Jason Falcon is the owner of LEAP DFW, a full-service property management company in Dallas-Fort Worth. LEAP manages over 100 million dollars in real estate, and their transparent process helps clients boost their revenue, lower operating expenses, and ensure high-quality tenants. You can follow Jason’s property management blog here.


    • Jason Falcon

      To answer your question, very few… and it’s the companies that understand the importance of vetting applicants.

      Vetting applicants is by far the single most important part of the entire property management experience/process.

      All of the horror stories you hear about non payment of rent, property damage, unauthorized person/pets all stem from the tenant.

      If the management company clearly understand the process and knows what to look for when screening a tenant, an eviction is very unlikely. Therefore, they are happy to manage the eviction process for no charge.

  1. leo Khmelniker

    Another bullet point I look for is a “lease renewal fee” or a “tenant placement fee”.

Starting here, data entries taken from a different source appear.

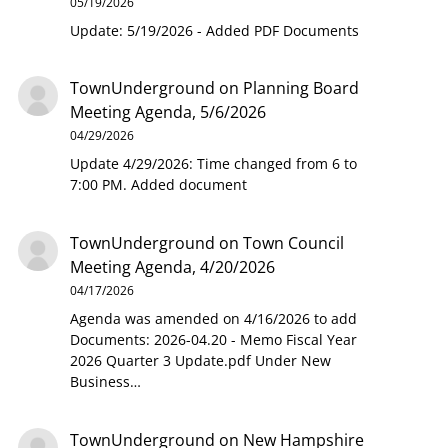
05/19/2026
Update: 5/19/2026 - Added PDF Documents
TownUnderground
on
Planning Board
Meeting Agenda, 5/6/2026
04/29/2026
Update 4/29/2026: Time changed from 6 to
7:00 PM. Added document
TownUnderground
on
Town Council
Meeting Agenda, 4/20/2026
04/17/2026
Agenda was amended on 4/16/2026 to add
Documents: 2026-04.20 - Memo Fiscal Year
2026 Quarter 3 Update.pdf Under New
Business…
TownUnderground
on
New Hampshire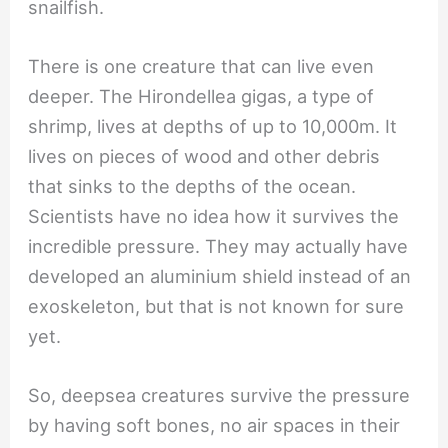
snailfish.
There is one creature that can live even
deeper. The Hirondellea gigas, a type of
shrimp, lives at depths of up to 10,000m. It
lives on pieces of wood and other debris
that sinks to the depths of the ocean.
Scientists have no idea how it survives the
incredible pressure. They may actually have
developed an aluminium shield instead of an
exoskeleton, but that is not known for sure
yet.
So, deepsea creatures survive the pressure
by having soft bones, no air spaces in their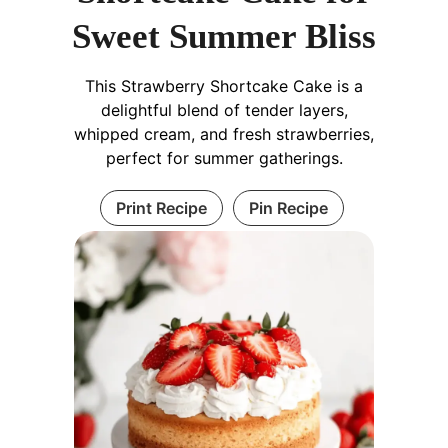
Sweet Summer Bliss
This Strawberry Shortcake Cake is a
delightful blend of tender layers,
whipped cream, and fresh strawberries,
perfect for summer gatherings.
Print Recipe
Pin Recipe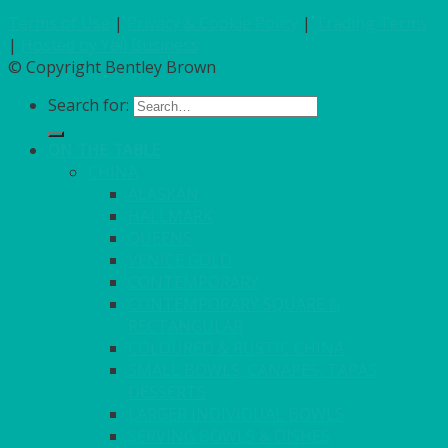
Terms of Use
|
Privacy & Cookie Policy
|
Trading Terms
|
Hosted by Yell Business
© Copyright Bentley Brown
Search for:
ON THE TABLE
CHINA
ALASKAN
HALLMARK
QUEENS
VENICE GOLD
CONTEMPORARY
CONTEMPORARY SQUARE &
RECTANGULAR
COLOURED & RUSTIC CHINA
SMALL BOWLS, CANAPES, TAPAS,
DESSERTS
LARGER INDIVIDUAL BOWLS
SERVING BOWLS & DISHES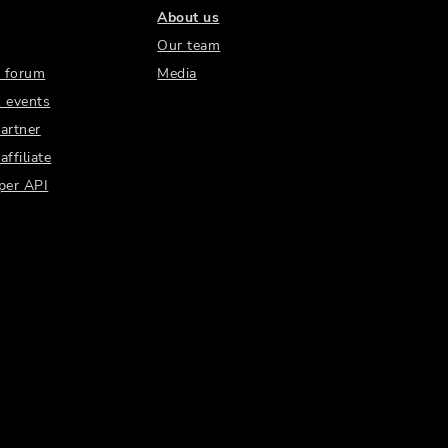
About us
Our team
 forum
Media
 events
artner
ffiliate
per API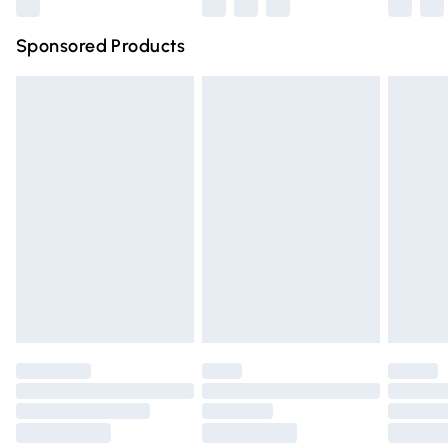
Northern Ireland Super Saver Delivery
£2.99
Sponsored Products
Northern Ireland Standard Delivery
£4.99
Unlimited free delivery for a year with Unlimited Delivery
for £14.99
Find out more
Please note, some delivery methods are not available for
products delivered by our brand partners & they may
have longer delivery times.
Find out more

    I’ve found some PM’s will charge a fee of 1/2 month’s rent to renew an existing tenant or place a new tenant – even if the prior one which they placed vacates.

    The tenant placement fee essentially incentivizes the PM to allow an existing tenant to move.

  2. Andy H.

    Something else to watch for is the way the monthly management fee is worded. For example…
    – “X% of monthly rent collected” = they only get paid based on the actual rent amount they collect in a given month
    – “X% of monthly rent” = unless clarified elsewhere, this could mean they get paid even when rent is not collected in a month (ie. property is vacant or tenant doesn’t pay); if they get paid regardless, what incentive do they have to find a tenant for a vacant property or get rid of a deadbeat tenant?
    – “X% of monies collected” = unless clarified elsewhere, this could mean they get a percentage of ANY money collected, rent or otherwise. We were bitten by a similar vague wording. Tenant skipped out early, forfeiting security deposit. PM returned the security deposit to us minus X% since they “collected” the security deposit.